任务要求.
(a) 根据页面正文,列出我国体育传媒60多年来先后经历的全部发展阶段。
(b) 请原样输出页面正文中从“2. 苏州大学 体育学院, 江苏”到“其需要关注语境之间的互动性。”的这一段。
(c) 按页面正文的说法,划分三种语境的依据是什么?

页面正文.

2. 苏州大学 体育学院, 江苏 苏州 215021
2. School of Physical Education, Suzhou University, Suzhou 215021, Jiangsu, China
新中国成立后,我国体育传播先后经历政治语境、消费语境与文化语境。这3种语境并非决裂式断层,后者与前者始终保持着紧密关联:政治语境主导着消费语境、文化语境;消费语境中隐现着政治语境、文化语境;文化语境呈现着消费语境、政治语境。这些不同时代的“语境”反映在我国体育传媒的发展历程之中,描绘着全球体育传媒的“坐标轴”上我国体育传媒的运行轨迹,彰显着当下我国体育强国建设的现实价值。60多年来,我国体育传媒先后经历了传统媒体、互联网媒体和自媒体等3个各为主体的发展阶段,传播主体、传播媒介、传播受众等均形成阶段性特征,体育文化也产生了内涵、外延的变化。中国社会发展的时段性特性与中国体育传播的内在价值诉求的密切互动成为上述3种语境划分之依据。因此,对当前我国体育传播的语境性反思,需要辨析3种语境各自的独特性,尤其需要关注语境之间的互动性。

显示信息.

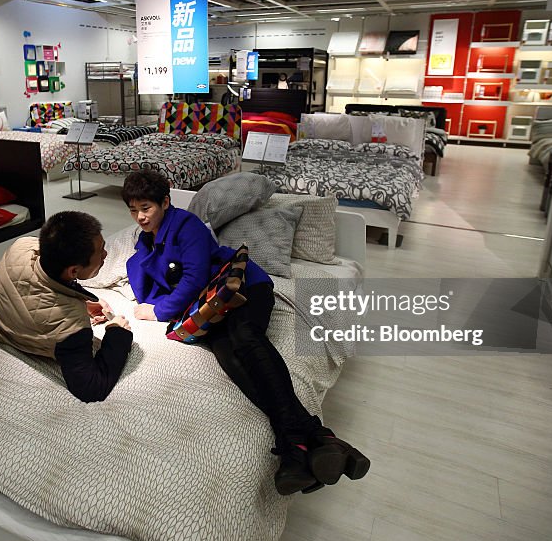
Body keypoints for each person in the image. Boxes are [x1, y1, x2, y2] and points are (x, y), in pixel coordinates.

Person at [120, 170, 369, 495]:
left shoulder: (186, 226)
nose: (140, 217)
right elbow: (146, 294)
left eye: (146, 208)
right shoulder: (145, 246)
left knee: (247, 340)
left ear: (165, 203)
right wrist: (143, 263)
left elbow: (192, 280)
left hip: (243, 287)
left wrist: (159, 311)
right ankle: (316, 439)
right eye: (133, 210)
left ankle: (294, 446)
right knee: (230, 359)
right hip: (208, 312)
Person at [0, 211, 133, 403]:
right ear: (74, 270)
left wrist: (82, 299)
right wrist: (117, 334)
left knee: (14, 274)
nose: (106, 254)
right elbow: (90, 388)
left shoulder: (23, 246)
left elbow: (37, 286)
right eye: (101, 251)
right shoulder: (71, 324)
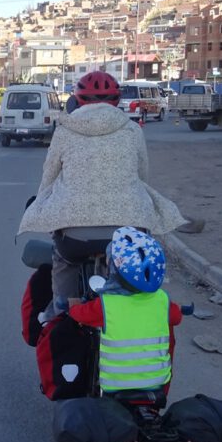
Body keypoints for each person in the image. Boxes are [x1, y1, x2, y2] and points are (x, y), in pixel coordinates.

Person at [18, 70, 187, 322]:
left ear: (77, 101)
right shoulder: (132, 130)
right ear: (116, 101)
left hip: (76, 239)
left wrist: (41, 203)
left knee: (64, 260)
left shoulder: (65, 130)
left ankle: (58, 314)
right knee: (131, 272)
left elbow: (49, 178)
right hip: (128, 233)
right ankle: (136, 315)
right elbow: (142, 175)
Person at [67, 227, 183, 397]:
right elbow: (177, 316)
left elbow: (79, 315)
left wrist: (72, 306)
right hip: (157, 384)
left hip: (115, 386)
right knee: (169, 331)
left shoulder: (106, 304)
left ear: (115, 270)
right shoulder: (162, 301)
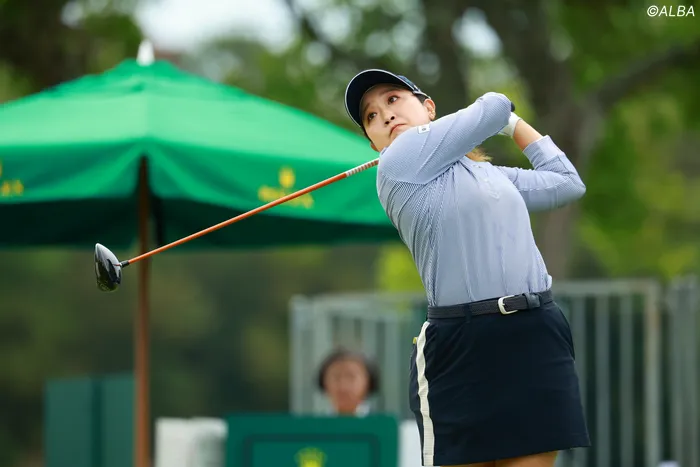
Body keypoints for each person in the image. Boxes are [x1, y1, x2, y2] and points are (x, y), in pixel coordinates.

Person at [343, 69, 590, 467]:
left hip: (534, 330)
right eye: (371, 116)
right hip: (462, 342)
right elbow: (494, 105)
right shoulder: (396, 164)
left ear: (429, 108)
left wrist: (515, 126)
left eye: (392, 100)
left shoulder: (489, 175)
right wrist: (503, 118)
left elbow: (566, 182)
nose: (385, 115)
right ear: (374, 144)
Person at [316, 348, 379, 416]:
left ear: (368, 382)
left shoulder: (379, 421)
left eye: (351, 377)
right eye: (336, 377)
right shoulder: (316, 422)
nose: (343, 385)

---

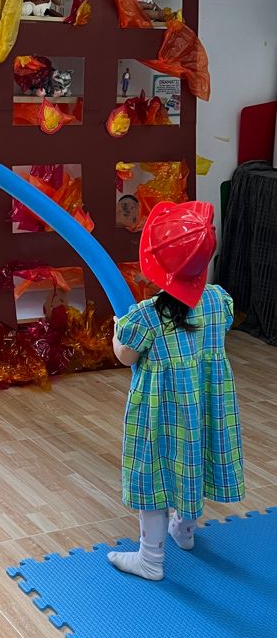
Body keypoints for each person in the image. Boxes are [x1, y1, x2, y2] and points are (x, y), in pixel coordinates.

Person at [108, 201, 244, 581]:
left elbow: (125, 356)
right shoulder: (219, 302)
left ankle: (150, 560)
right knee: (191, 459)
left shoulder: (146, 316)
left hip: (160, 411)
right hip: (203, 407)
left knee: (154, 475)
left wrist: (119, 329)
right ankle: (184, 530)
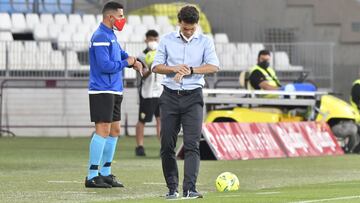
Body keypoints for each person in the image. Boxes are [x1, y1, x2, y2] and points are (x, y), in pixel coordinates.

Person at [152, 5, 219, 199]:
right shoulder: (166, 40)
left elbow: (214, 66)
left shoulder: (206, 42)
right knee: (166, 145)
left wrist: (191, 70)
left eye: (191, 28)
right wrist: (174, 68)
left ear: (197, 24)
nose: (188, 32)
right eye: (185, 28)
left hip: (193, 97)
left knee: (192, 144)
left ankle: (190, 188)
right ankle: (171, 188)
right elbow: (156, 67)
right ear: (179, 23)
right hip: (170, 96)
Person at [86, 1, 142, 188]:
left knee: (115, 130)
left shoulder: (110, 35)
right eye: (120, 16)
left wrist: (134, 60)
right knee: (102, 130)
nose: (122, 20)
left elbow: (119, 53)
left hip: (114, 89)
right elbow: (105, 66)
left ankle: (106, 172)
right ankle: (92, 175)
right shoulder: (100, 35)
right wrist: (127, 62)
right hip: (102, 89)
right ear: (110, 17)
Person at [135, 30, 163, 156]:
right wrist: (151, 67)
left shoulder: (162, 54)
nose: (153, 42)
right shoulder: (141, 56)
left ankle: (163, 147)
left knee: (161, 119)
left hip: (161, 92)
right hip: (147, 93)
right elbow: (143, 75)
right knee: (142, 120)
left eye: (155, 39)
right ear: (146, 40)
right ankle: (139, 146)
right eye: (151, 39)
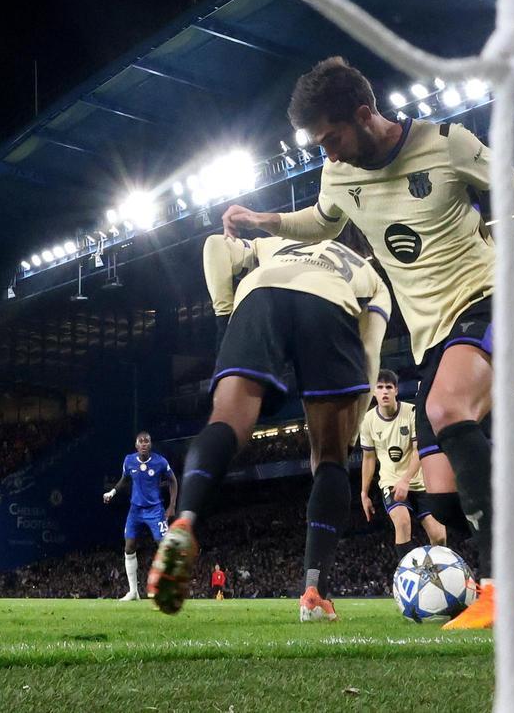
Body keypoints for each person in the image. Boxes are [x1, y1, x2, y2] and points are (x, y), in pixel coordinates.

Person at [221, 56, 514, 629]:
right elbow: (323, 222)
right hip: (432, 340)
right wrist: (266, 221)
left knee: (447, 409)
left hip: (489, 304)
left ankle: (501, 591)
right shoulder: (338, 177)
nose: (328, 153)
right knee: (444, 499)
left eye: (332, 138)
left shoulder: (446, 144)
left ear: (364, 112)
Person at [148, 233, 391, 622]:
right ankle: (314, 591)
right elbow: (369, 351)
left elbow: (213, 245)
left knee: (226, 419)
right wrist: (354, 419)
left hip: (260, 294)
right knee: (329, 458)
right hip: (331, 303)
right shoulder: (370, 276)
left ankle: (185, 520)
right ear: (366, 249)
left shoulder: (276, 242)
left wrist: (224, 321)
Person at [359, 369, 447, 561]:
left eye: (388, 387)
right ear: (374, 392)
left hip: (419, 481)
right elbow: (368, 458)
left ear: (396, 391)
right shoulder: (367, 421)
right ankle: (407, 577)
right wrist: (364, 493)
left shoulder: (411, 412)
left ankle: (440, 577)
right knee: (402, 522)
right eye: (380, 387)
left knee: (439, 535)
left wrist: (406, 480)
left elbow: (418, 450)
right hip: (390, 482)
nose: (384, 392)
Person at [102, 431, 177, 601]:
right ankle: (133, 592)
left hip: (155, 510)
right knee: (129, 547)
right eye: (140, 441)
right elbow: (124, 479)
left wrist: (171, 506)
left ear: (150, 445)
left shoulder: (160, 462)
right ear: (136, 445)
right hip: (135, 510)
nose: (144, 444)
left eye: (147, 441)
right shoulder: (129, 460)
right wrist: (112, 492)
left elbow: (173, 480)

各题答案.
(a) 传统媒体、互联网媒体、自媒体

(b)
2. 苏州大学 体育学院, 江苏 苏州 215021
2. School of Physical Education, Suzhou University, Suzhou 215021, Jiangsu, China
新中国成立后,我国体育传播先后经历政治语境、消费语境与文化语境。这3种语境并非决裂式断层,后者与前者始终保持着紧密关联:政治语境主导着消费语境、文化语境;消费语境中隐现着政治语境、文化语境;文化语境呈现着消费语境、政治语境。这些不同时代的“语境”反映在我国体育传媒的发展历程之中,描绘着全球体育传媒的“坐标轴”上我国体育传媒的运行轨迹,彰显着当下我国体育强国建设的现实价值。60多年来,我国体育传媒先后经历了传统媒体、互联网媒体和自媒体等3个各为主体的发展阶段,传播主体、传播媒介、传播受众等均形成阶段性特征,体育文化也产生了内涵、外延的变化。中国社会发展的时段性特性与中国体育传播的内在价值诉求的密切互动成为上述3种语境划分之依据。因此,对当前我国体育传播的语境性反思,需要辨析3种语境各自的独特性,尤其需要关注语境之间的互动性。

(c) 中国社会发展的时段性特性与中国体育传播的内在价值诉求的密切互动。